EXERCISE OBJECTIVE: The lines below starting at the line containing "right eye: (352, 250)" and ending at the line containing "right back paw: (179, 307)" are to be repeated exactly, with both ends kept and nothing else added.

RECORD EXTRACTS:
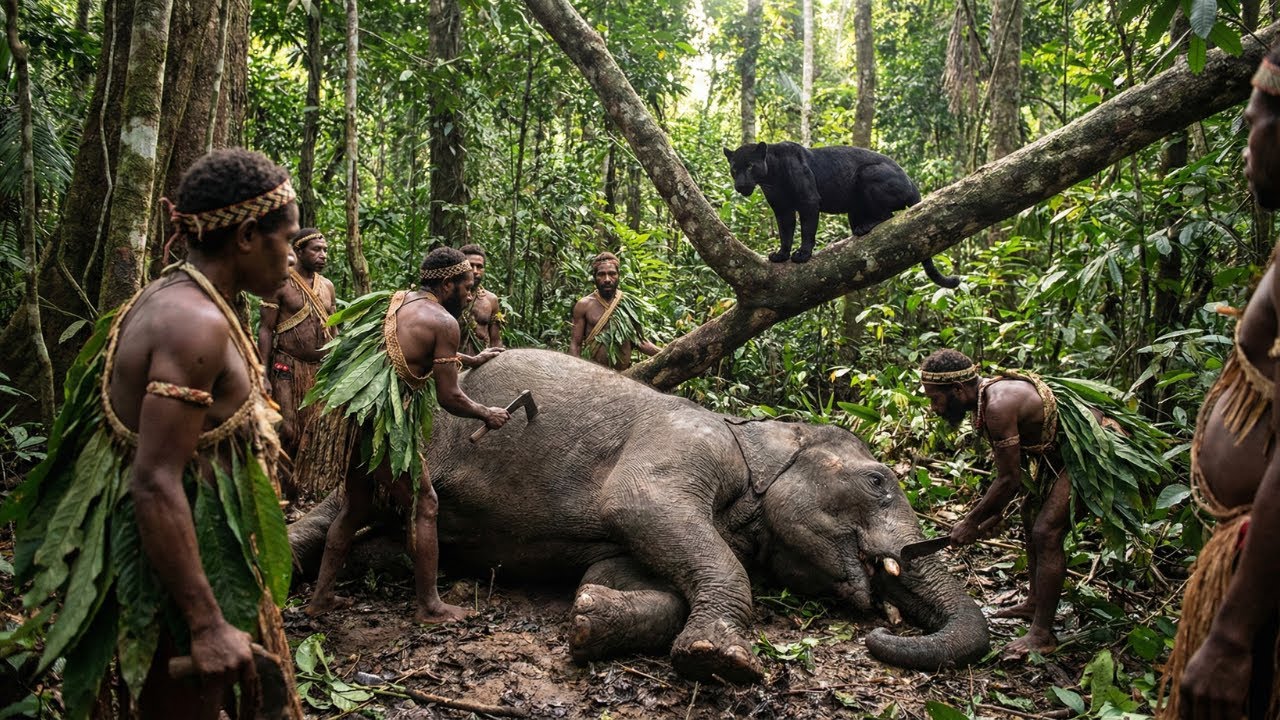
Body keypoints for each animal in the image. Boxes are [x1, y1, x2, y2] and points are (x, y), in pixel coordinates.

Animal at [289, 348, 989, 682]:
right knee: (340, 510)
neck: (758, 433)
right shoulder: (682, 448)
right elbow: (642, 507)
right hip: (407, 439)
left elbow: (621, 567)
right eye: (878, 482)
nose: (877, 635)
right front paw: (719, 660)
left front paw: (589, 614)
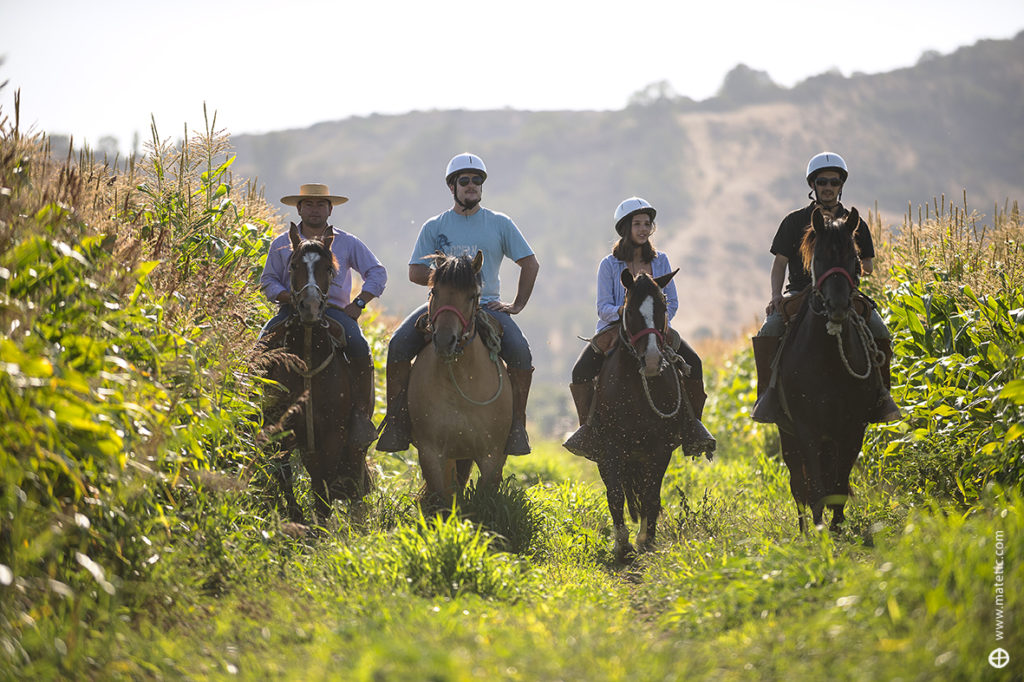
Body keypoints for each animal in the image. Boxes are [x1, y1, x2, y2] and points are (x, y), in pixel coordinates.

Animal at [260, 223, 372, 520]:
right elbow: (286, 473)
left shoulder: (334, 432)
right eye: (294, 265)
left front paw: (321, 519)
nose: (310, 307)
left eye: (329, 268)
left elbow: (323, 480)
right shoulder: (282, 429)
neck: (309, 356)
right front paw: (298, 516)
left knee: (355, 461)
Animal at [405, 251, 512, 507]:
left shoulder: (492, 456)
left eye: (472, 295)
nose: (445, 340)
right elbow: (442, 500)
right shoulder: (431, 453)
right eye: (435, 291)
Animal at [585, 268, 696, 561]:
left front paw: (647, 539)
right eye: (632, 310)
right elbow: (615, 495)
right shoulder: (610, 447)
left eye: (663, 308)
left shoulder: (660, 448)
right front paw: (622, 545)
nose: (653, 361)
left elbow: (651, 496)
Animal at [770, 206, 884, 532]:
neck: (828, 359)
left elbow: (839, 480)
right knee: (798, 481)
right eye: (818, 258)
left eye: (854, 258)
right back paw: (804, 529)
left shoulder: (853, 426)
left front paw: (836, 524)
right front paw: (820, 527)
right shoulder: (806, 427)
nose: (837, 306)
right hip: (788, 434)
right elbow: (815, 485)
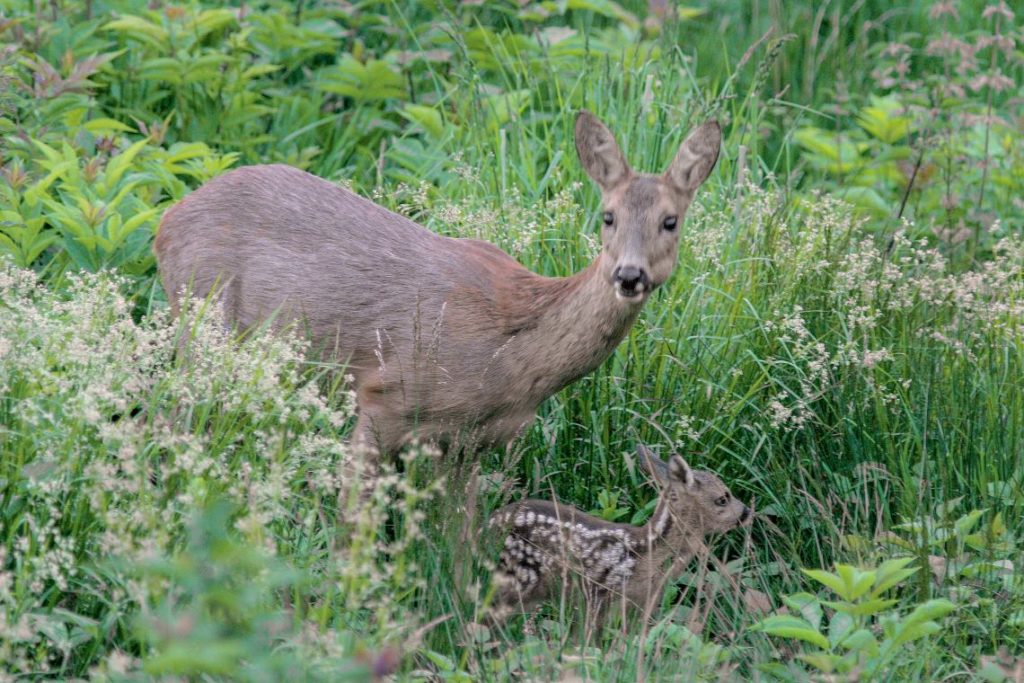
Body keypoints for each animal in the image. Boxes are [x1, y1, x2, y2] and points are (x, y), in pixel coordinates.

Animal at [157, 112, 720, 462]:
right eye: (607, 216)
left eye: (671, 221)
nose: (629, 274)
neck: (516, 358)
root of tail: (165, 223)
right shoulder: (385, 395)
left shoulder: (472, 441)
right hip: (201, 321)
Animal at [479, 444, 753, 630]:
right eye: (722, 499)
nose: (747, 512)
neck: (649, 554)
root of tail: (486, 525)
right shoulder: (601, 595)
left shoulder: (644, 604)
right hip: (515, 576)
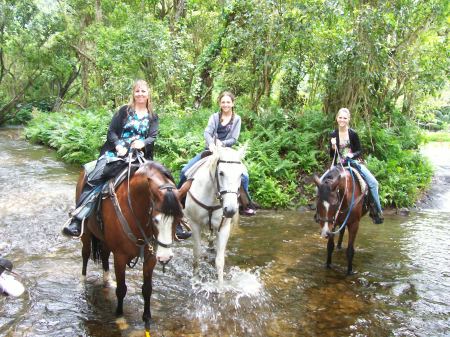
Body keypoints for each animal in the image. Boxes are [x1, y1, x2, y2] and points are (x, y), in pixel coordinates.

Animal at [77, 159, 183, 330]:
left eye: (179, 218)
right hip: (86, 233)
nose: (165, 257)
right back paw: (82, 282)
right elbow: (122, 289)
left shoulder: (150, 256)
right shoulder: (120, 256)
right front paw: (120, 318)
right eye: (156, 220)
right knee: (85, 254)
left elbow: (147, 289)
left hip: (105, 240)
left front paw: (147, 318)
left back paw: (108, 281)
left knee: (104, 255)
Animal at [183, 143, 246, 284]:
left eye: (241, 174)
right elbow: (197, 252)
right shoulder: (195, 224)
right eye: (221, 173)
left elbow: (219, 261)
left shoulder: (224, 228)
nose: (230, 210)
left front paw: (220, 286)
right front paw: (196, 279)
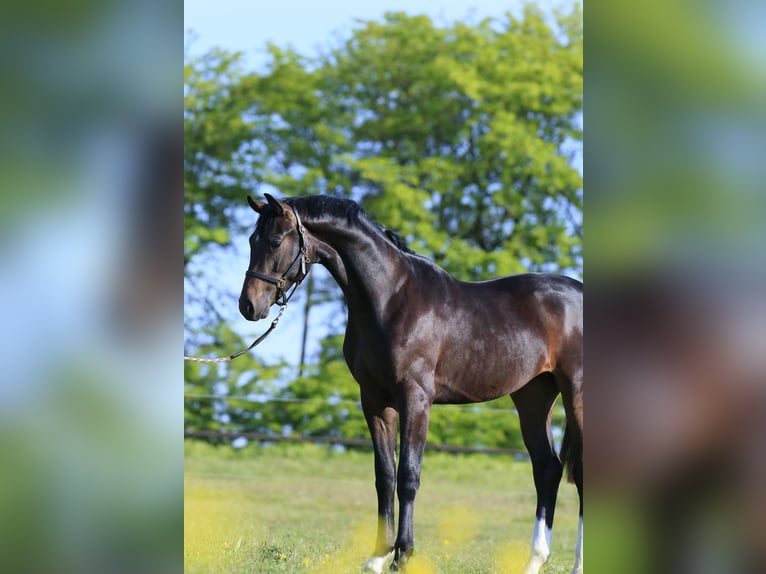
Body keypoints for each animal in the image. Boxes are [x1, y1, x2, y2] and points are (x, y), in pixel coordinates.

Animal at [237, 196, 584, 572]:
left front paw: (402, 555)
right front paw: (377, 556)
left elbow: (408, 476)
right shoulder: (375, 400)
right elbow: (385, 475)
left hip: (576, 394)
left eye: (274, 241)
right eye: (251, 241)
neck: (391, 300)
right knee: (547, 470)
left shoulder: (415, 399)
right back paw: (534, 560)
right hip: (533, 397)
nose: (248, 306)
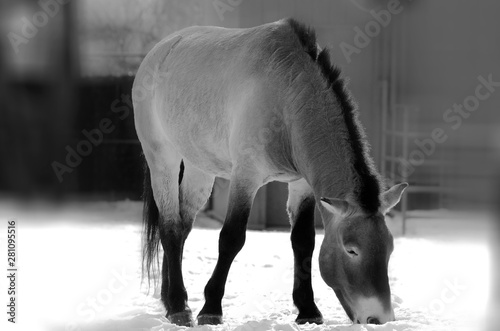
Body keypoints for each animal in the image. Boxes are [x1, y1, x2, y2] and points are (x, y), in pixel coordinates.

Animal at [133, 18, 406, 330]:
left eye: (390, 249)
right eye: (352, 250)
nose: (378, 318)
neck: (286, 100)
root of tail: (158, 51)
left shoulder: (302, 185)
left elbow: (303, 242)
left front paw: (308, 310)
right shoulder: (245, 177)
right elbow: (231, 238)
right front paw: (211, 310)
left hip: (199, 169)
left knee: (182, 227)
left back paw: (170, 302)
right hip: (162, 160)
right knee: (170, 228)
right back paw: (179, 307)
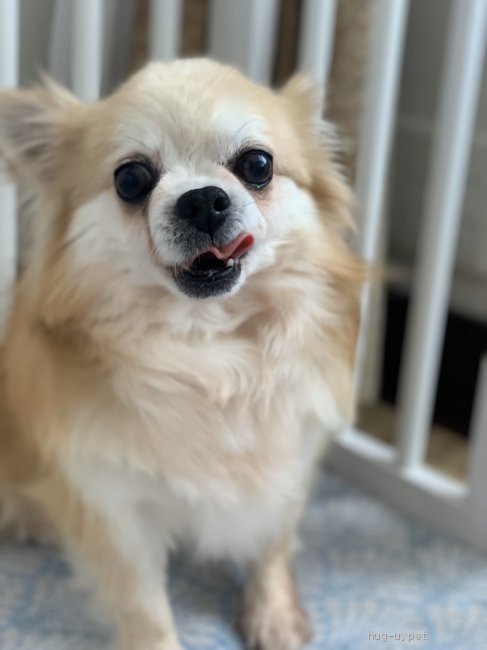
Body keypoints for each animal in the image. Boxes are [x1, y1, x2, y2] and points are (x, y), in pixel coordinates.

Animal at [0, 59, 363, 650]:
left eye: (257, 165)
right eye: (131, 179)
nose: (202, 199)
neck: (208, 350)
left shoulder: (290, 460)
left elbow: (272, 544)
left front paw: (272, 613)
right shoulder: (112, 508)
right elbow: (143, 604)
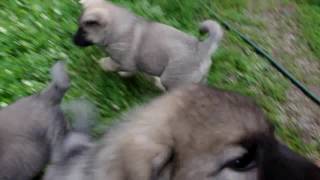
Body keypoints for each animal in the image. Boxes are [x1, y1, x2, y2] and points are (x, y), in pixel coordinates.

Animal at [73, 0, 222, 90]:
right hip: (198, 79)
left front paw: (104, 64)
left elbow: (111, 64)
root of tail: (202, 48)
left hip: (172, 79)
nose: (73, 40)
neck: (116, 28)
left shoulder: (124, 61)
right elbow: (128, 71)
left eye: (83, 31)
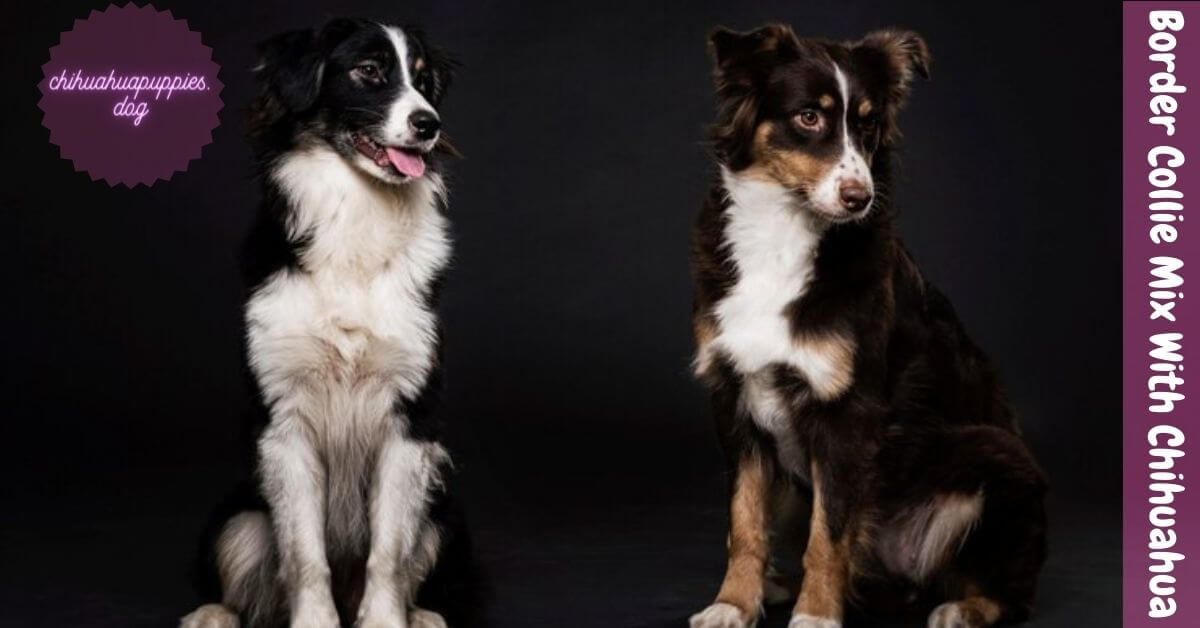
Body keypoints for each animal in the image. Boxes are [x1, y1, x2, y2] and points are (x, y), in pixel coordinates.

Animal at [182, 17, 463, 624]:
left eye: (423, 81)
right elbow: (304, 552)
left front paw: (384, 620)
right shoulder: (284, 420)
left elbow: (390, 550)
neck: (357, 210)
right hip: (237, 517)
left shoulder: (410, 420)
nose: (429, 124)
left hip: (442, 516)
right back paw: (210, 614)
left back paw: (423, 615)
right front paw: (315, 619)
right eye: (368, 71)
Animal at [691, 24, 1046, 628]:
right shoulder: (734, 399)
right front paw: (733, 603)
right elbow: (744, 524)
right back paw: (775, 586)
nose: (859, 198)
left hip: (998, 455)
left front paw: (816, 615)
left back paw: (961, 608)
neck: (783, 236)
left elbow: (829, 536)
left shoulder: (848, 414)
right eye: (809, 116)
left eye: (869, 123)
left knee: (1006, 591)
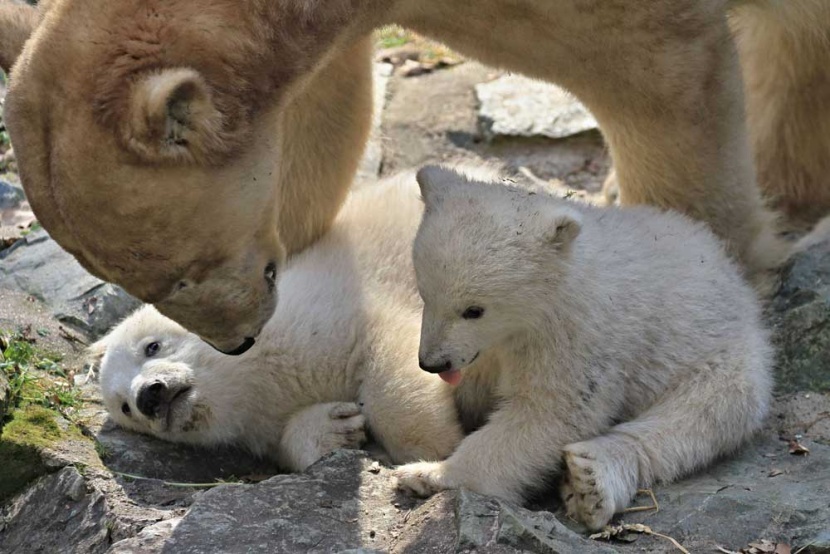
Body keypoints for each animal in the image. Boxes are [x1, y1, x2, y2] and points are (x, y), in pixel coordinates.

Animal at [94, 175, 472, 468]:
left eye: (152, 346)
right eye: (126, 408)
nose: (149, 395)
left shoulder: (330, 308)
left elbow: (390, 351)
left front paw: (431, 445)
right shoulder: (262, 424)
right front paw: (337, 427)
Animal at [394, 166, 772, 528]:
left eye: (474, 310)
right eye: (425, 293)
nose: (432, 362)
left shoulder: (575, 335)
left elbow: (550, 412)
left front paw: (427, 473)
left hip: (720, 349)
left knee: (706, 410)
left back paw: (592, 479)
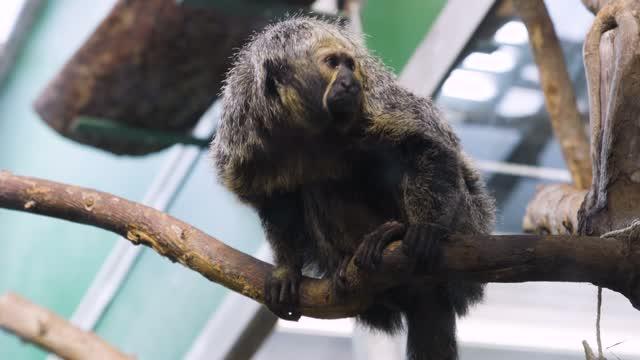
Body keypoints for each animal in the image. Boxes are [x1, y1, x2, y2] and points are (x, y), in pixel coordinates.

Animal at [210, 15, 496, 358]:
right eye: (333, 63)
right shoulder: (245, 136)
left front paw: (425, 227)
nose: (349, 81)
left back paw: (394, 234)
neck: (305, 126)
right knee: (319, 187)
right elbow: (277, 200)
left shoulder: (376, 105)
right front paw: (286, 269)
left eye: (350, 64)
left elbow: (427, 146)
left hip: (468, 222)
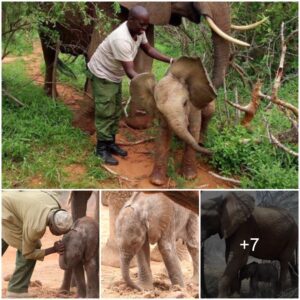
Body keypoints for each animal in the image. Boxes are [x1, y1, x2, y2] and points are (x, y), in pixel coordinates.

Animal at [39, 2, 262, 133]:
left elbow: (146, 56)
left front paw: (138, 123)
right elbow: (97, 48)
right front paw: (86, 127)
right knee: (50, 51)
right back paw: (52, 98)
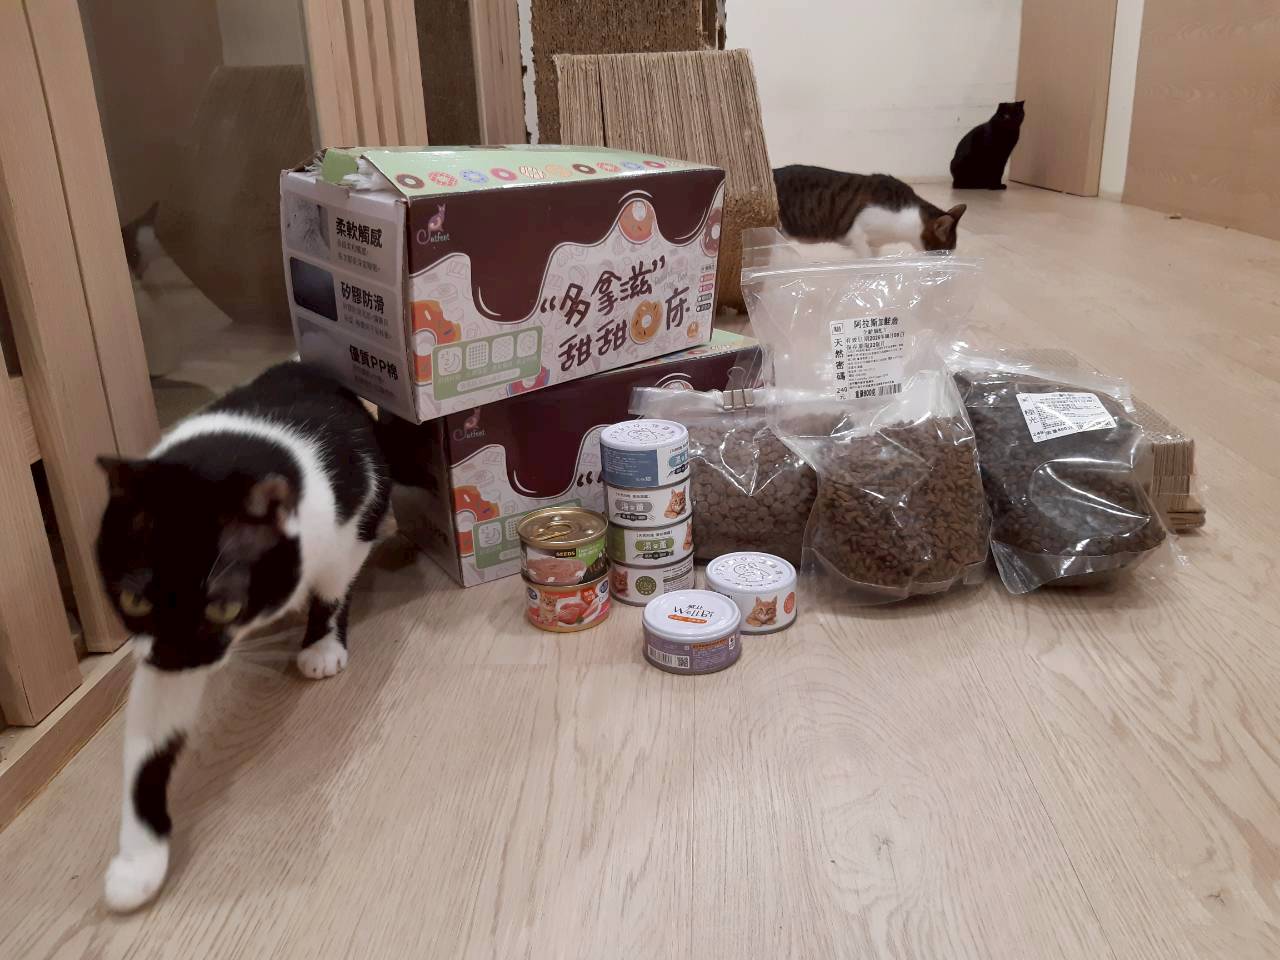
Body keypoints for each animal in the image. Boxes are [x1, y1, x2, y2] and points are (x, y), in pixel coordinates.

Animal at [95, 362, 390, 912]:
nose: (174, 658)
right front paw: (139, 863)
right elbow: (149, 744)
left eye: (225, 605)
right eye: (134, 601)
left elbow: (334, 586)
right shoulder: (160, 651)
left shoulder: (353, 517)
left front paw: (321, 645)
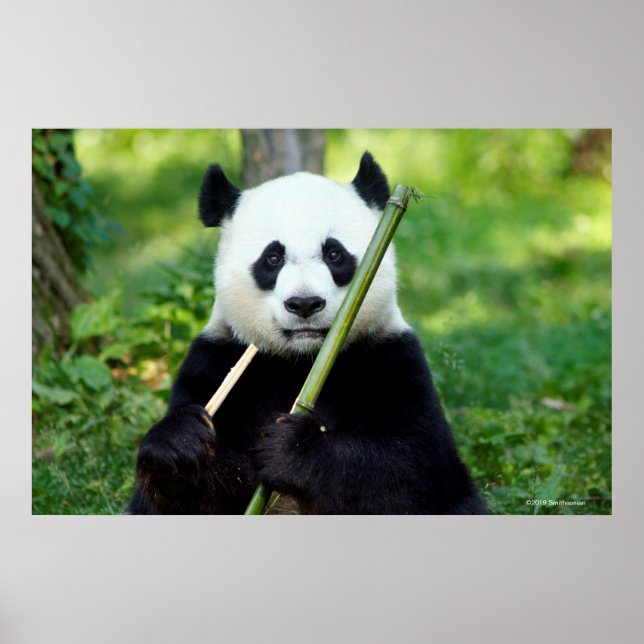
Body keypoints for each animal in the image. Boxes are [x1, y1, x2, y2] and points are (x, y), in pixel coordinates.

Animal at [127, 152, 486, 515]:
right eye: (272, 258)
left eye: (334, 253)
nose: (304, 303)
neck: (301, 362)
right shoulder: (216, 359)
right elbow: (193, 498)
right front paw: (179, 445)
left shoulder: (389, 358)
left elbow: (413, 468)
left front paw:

FINISHED EXERCISE:
right eye: (352, 250)
nose: (378, 318)
neck: (286, 100)
root of tail: (158, 51)
left shoulder: (302, 185)
left elbow: (303, 242)
left front paw: (308, 310)
right shoulder: (245, 177)
right elbow: (231, 238)
right front paw: (211, 310)
left hip: (199, 169)
left knee: (182, 227)
left back paw: (170, 302)
right hip: (162, 160)
right knee: (170, 228)
right back paw: (179, 307)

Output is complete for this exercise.